Я видела одну мельком: нормальная миловидная женщина средних лет, тихая и терпеливая. Разумеется, обременённая работой и семьёй. Это она и устроила наш пакет, потому что были у неё разные опасения насчёт матери.

 

Во-первых, Бренда всё время играла в какие-то лотереи. Весь стол на кухне был завален вырезками, сулящими златые горы. Это бывает со стариками и, к сожалению, не всегда оно безобидно. Уж не знаю, как там дети Бренды урегулировали сию проблему: запретить матери тратить свои деньги они бы не сумели. Но освидетельствование здоровья и последующие юридические процедуры могут приостановить дальнейшие финансовые потери. Если, конечно, на то есть добрая воля со стороны престарелого родителя. Британия полна мрачных историй о старой маме, пустившей по ветру имущество.

Во-вторых Бренда рвалась «в пампасы». Причём, не одна – у неё был друг. Она ему регулярно звонила и беседовала с ним тихим интимным голосом. Она говорила, что готова убежать хоть сейчас, что дети пытаются запереть её в этом доме, а ей он не нужен, она может всё бросить и приехать... прям  сегодня...

Думаю, бедный старичок не раз уже приужахнулся... Хотя кто знает, может, ему нравилась такая драма.

К сожалению, артистическая натура Бренды не всегда ограничивалась планами. Она требовала действий – и Бренда в какой-то момент решила продать таки дом. За наличные – а что тут непонятного? Такая приятная семейная пара, из Польши. Им надо было срочно: чтобы уже осенью дети пошли в местную школу. Они и деньги привезли, в конверте. Все пять тысяч.

На этом месте Бренда начинала хмуриться – видимо, всё-таки дочери проявили бдительность, да и британская юридическая система не подкачала.

Собственно, после этого мы и стали посещать Бренду.

 

Были у Бренды и другие посетители. Они приходили по двое: задушевного вида тётки, очень похожие на Свидетельниц Иеговы. Они, видимо, только начали обработку Бренды и, кажется, ещё прикидывали, стоит ли. Поэтому, не увидев привычных журналов с рекламным красавцем-Иисусом на обложке, я засомневалась. Тем более, тётки проходили мимо меня, не здороваясь, а я была уверена, что иеговисты всегда всех приветствуют и вообще охотно расширяют круг знакомств.

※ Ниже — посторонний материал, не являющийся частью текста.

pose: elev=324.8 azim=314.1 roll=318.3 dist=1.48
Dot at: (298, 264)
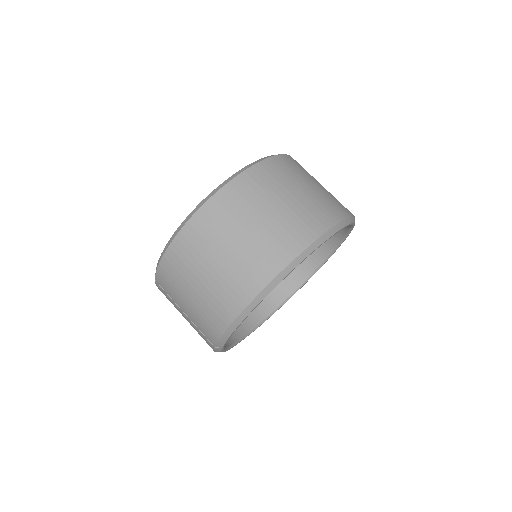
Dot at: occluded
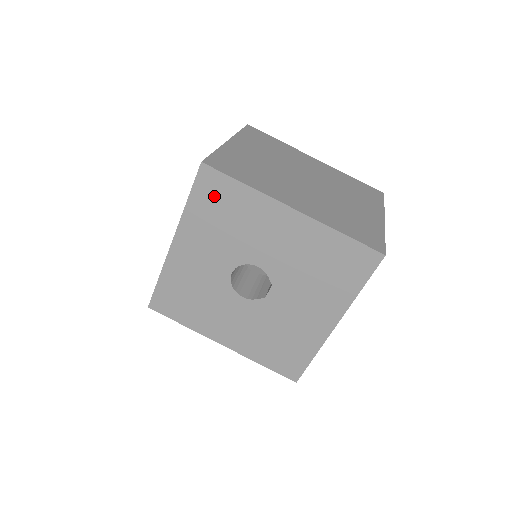
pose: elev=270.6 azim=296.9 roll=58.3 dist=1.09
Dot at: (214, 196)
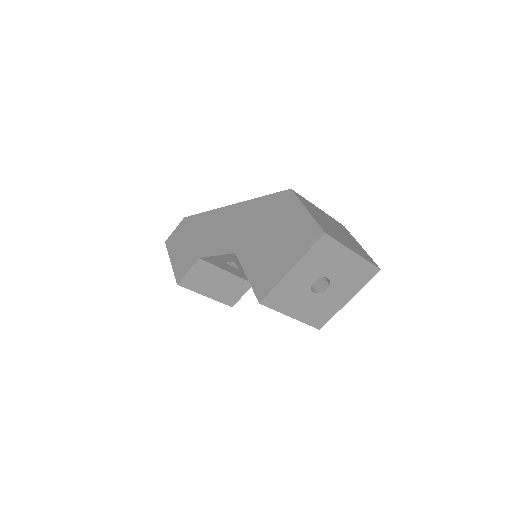
Dot at: (323, 248)
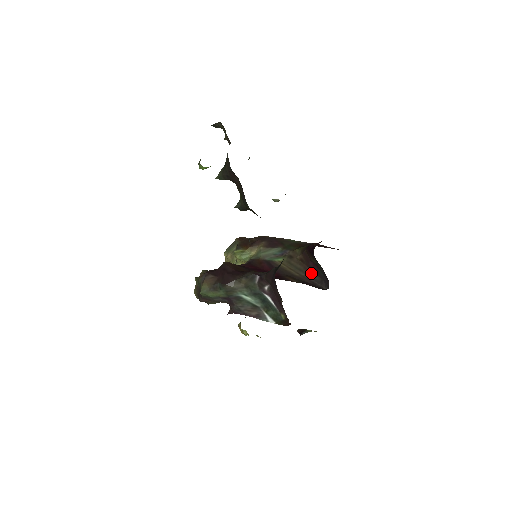
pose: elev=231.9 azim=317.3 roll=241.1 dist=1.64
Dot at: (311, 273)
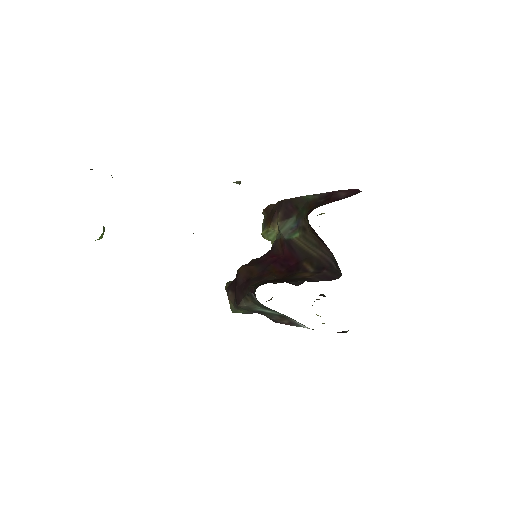
Dot at: (326, 250)
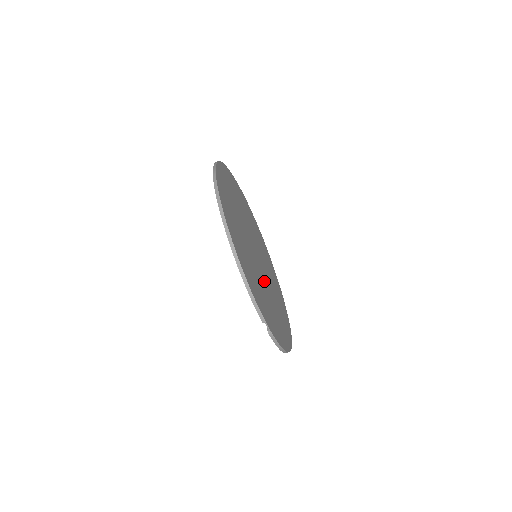
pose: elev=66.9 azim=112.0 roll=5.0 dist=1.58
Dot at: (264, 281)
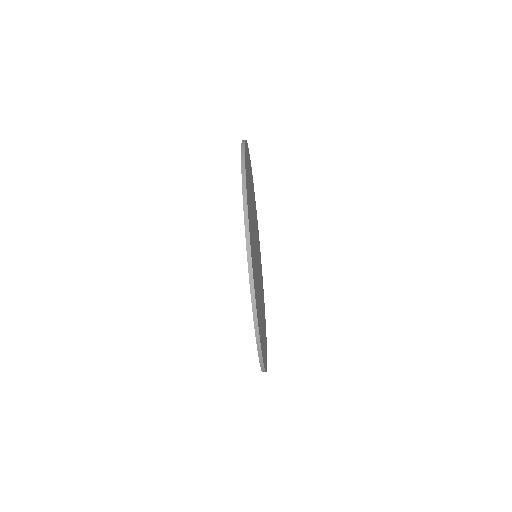
Dot at: (260, 286)
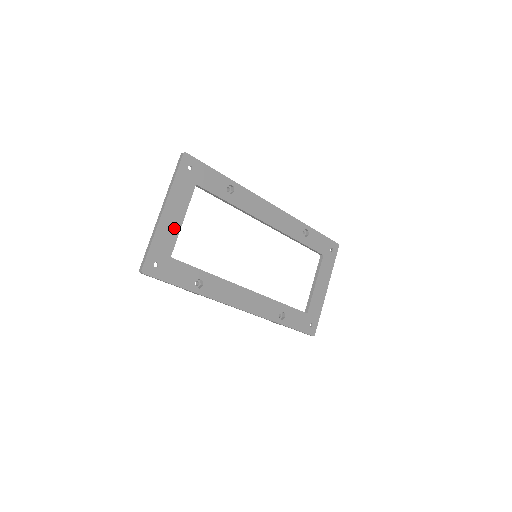
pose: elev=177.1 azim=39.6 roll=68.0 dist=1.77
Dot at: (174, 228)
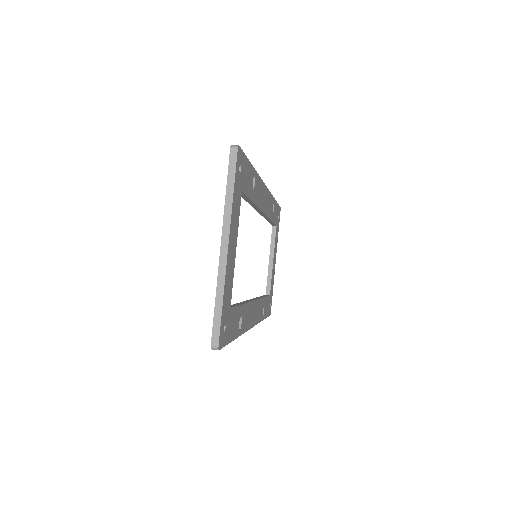
Dot at: (232, 266)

Так что я переписала номер машины, на которой приехали посетительницы, и отдала его в офис – пусть передадут детям, а те уж знают, что в таких случаях делать.  И, между прочим, они таки оказались Свидетелями Иеговы! И даже журналы потом принесли, хотя продолжали смотреть сквозь меня, такие странные. А Бренда им загадочно улыбалась, и обещала подумать насчёт прийти на собрание, и дом, конечно, сам по себе был очень заманчив: в таком можно тоже устроить meeting, c чтением священного текста, с чаем и бисквитами. Хотя мне почему-то не казалось, что это всё для Бренды так уж привлекательно.

 

А умерла она совершенно неожиданно, от разрыва аневризмы в брюшной полости. Джемма, не дозвонившись, увидела через замочную скважину Бренду, лежащую на полу в кухне. Когда дверь открыли, оказалось, что уже несколько часов как поздно. Внутреннее кровотечение – надеюсь, она просто потеряла сознание и сама не заметила... Хочется верить.

 

***

 

Деменция – это ж не обязательно неопрятный старик. Она бывает очень разной. Иногда и не сразу разберёшься, что к чему.

 

Перед тем, как поехать на обед, я заскакиваю в офис, и тут меня ловит Лина.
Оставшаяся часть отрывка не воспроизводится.